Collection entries
-=-=-=-=-

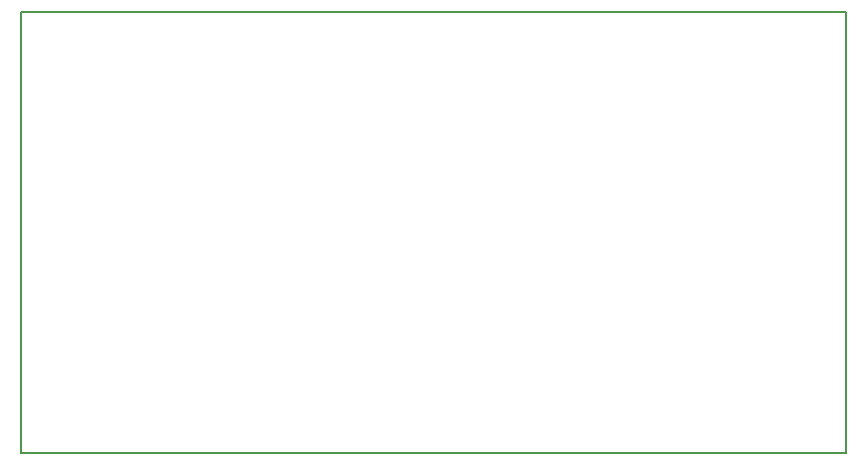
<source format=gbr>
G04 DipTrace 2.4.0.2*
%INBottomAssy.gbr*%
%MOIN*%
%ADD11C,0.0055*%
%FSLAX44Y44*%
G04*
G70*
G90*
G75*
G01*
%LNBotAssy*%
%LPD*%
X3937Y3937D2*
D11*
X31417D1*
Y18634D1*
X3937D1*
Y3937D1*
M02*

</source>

-=-=-=-=-

▶ **Directions**:
Please return only the lines from the one that contains "X3937Y3937D2*" through the final line of the entries, each exactly as written.

▶ **Solution below**:
X3937Y3937D2*
D11*
X31417D1*
Y18634D1*
X3937D1*
Y3937D1*
M02*

</source>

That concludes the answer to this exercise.